As for civil law Britain enacted two statutes to relax the severity of the law, the defamation acts of 1952 and 1996. The latter enables the media to offer to publish a correction and an apology together with legal costs as agreed or fixed by the court. If the plaintiff refuses, the defendant can cite it in defence.

A plaintiff who fails to prove malice in justification of his refusal gets nothing. It also extended the defence of “innocent dissemination” from printers and distributors of journals to broadcasters of “live” programmes such as radio talk-backs and TV chat-shows where the station has no control over the off-the-cuff remarks uttered by the studio guest.

American rulings are far more liberal, most notably the celebrated case of The New York Times Company vs Sullivan, decided by the US Supreme Court in 1964. On March 29, 1960, as the civil rights movement began to gather momentum in the south, a full-page advertisement appeared in The New York Times signed by 64 people.

It charged that thousands of black southern students, then engaging in non-violent demonstrations to obtain their constitutional rights, had to face “an unprecedented wave of terror by those who would deny and negate that document [the constitution] which the whole world looks upon as setting the pattern for modern freedom”.

There were some grave factual errors in the advertisement.
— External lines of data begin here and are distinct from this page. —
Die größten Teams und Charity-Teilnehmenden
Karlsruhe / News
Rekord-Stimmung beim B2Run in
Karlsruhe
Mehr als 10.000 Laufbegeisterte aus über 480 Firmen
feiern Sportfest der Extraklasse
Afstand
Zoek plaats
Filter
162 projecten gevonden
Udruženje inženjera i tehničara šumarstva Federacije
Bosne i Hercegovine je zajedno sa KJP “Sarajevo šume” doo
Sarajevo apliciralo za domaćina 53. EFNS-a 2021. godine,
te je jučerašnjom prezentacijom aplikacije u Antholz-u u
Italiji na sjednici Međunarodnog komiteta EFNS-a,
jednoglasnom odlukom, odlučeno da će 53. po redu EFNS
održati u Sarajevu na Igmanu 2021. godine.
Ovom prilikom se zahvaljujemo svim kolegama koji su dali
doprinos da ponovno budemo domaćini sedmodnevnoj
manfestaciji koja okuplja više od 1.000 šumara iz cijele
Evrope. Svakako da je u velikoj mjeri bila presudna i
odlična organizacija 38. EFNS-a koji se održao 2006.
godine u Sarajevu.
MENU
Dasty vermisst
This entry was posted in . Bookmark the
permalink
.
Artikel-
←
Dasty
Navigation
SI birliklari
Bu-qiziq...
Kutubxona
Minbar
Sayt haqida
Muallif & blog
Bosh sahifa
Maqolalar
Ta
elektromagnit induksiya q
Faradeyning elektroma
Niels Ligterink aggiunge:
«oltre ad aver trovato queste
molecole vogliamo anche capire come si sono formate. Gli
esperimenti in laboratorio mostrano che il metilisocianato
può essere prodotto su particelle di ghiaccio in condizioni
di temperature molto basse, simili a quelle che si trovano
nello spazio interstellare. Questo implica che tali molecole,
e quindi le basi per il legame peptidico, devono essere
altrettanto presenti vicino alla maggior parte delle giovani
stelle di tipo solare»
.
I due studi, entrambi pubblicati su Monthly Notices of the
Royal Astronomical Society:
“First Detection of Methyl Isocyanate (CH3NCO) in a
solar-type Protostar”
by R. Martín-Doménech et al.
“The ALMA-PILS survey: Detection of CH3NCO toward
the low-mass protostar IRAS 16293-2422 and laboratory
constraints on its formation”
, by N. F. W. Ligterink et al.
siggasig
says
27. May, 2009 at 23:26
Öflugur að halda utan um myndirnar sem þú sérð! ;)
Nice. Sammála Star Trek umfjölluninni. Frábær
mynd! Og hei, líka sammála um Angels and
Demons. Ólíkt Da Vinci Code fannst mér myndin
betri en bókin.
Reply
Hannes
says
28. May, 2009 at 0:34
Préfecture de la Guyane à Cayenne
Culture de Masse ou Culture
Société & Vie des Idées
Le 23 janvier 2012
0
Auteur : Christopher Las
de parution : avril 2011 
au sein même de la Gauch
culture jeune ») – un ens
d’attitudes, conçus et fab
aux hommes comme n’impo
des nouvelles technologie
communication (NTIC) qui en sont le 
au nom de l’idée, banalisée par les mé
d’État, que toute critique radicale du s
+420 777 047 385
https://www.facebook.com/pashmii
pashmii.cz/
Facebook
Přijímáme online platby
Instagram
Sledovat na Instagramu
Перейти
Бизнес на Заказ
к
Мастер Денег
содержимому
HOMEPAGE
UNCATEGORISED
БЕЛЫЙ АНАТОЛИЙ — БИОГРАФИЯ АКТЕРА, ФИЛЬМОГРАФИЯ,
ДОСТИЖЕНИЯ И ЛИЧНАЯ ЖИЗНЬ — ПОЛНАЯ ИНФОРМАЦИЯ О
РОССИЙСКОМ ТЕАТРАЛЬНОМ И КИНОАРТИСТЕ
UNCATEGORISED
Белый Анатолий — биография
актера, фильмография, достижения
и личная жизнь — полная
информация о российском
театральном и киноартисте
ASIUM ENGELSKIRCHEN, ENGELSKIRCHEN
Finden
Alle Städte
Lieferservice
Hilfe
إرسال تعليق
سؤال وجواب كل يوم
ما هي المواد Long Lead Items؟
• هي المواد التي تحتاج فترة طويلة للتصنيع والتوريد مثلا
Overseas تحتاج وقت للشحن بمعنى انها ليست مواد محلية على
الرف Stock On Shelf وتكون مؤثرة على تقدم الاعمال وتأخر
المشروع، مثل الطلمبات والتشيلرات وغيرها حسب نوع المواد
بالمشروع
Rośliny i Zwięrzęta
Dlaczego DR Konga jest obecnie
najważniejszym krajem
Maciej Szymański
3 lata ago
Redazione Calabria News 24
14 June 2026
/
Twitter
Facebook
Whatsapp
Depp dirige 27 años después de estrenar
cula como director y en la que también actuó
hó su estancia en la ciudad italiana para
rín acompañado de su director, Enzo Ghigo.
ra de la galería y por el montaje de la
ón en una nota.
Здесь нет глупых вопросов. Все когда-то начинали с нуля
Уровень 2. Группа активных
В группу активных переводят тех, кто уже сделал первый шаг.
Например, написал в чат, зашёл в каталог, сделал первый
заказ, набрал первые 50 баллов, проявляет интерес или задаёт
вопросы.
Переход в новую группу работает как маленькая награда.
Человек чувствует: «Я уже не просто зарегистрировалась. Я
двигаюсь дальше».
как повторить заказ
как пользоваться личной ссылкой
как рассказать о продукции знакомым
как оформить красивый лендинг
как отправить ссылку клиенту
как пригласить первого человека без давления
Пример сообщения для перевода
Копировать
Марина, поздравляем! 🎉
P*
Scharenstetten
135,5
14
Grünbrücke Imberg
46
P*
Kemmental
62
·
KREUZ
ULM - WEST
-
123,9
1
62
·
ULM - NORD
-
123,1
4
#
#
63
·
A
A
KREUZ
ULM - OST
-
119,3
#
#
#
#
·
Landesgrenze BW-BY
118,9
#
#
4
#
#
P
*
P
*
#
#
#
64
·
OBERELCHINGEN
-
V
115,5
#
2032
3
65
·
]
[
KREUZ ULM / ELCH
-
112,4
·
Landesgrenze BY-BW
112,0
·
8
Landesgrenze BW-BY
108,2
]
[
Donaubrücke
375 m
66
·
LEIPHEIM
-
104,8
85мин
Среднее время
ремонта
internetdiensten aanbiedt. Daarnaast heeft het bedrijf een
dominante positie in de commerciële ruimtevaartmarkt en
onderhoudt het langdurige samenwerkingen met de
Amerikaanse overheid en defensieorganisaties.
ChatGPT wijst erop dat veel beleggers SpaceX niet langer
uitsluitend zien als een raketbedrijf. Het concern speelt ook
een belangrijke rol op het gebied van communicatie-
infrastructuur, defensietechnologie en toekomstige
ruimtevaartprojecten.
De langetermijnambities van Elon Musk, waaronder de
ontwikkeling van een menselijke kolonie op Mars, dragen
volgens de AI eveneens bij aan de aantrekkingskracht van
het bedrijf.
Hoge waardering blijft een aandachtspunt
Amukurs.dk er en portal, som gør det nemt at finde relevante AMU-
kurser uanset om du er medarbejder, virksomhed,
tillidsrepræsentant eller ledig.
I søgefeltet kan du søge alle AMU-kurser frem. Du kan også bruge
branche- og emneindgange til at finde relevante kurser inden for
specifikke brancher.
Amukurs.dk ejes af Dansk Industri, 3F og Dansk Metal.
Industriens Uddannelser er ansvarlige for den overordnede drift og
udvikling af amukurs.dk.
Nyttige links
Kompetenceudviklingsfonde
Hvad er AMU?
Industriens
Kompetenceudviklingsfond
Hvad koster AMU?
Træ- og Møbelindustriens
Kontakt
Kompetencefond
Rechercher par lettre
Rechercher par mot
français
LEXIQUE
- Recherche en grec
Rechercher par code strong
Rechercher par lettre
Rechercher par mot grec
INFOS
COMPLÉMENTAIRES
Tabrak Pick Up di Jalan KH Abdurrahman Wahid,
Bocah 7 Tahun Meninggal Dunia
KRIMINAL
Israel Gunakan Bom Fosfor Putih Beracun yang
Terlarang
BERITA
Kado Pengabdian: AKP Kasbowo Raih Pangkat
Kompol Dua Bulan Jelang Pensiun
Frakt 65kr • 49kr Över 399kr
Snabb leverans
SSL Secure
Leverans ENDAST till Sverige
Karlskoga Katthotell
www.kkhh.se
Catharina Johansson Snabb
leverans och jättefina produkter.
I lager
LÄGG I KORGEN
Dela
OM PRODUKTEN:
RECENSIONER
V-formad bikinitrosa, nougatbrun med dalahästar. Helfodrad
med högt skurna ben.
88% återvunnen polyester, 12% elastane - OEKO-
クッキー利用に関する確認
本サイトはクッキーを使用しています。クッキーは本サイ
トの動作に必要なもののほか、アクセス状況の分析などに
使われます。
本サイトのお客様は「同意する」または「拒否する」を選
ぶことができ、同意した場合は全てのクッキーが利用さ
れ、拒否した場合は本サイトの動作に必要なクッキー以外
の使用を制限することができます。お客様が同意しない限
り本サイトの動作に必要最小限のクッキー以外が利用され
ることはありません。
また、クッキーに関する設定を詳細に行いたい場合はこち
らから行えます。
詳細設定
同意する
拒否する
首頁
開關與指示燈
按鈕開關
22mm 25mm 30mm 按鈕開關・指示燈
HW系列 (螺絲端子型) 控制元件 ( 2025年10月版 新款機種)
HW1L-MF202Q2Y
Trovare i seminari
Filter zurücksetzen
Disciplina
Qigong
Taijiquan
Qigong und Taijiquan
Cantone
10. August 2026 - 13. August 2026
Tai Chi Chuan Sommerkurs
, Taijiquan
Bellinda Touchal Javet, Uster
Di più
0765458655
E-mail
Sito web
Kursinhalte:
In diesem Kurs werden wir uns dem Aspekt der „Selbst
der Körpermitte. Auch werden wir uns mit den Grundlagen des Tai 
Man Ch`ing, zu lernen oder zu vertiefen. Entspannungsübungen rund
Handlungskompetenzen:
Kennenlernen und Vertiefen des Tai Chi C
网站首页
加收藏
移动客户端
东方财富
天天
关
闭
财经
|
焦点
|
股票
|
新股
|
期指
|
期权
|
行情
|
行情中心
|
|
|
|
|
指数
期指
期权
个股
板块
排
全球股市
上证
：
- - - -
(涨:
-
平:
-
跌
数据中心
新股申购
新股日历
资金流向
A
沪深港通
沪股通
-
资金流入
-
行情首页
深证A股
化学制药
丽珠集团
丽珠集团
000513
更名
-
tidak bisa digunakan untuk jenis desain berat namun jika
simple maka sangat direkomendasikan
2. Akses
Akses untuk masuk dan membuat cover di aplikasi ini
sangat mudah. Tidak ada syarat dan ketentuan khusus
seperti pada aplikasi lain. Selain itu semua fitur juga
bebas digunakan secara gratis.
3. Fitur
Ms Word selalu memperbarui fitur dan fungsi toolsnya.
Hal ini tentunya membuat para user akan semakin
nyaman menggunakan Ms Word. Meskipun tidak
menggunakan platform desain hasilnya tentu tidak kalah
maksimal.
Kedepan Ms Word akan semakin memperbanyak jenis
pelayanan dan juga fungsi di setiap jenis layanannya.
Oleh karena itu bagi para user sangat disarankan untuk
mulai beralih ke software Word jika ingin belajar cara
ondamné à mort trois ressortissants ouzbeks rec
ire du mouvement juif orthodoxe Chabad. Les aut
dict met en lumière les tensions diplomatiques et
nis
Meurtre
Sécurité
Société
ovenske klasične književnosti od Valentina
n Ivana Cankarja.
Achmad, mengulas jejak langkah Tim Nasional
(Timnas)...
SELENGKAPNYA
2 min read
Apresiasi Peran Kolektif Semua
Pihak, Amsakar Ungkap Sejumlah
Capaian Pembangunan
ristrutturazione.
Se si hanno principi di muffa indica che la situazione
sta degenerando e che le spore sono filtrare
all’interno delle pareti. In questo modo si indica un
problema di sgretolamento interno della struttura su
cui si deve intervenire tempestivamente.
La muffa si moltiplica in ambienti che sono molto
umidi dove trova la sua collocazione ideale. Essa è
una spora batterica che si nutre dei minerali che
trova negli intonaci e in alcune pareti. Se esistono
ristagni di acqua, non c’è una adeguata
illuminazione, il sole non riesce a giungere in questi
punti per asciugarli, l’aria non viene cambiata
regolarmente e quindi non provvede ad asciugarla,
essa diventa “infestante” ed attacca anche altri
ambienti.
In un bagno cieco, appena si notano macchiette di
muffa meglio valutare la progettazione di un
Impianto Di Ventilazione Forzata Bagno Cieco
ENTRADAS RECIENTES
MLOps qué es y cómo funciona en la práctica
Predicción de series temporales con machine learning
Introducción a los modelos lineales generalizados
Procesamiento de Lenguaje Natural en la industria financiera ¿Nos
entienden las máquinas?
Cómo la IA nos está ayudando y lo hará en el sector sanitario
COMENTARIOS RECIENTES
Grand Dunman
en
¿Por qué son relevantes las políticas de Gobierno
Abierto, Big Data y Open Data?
The commissioner of public affairs, sued NYT. Justice William J. Brennan spoke for the court.

He said: “A rule compelling the critic of official conduct to guarantee the truth of all his factual assertion — and to do so on pain of libel judgments virtually unlimited in amount — leads to … ‘self-censorship’. …Under such a rule, would-be critics of official conduct may be deterred from voicing their criticism, even though it is believed to be true and even though it is in fact true, because of doubt whether it can be proved in court or fear of the expense of having to do so.”

Justice Brennan stated the rule of libel law thus: “The constitutional guarantees require, we think, a federal rule that prohibits a public official from recovering damages for a defamatory falsehood relating to his official conduct unless he proves that the statement was made with ‘actual malice’ — that is, with knowledge that it was false or with reckless disregard of whether it was false or not.”

On Oct 7, 1994, in the Nakkheeran case, the Supreme Court of India approved the rule in the NYT case as good law in India.

Justice B.P. Jeevan Reddy said that a public official has no right to privacy “or for that matter, the remedy of action for damages” in respect of conduct in his official capacity.

“This is so even where the publication is based upon facts and statements which are not true, unless the official establishes that the publication was made … with reckless disregard for truth. In such a case, it would be enough for the defendant (member of the press or media) to prove that he acted after a reasonable verification of the facts; it is not necessary for him to prove that what he has written is true.”

The Internet, which knows no boundaries, raises issues such as where does the publication take place? Can the defendant be sued anywhere in the world? Who is liable, the service provider or the website provider or both? All in all, an uncertain state of the law poses a threat to press freedom. Its reform is overdue.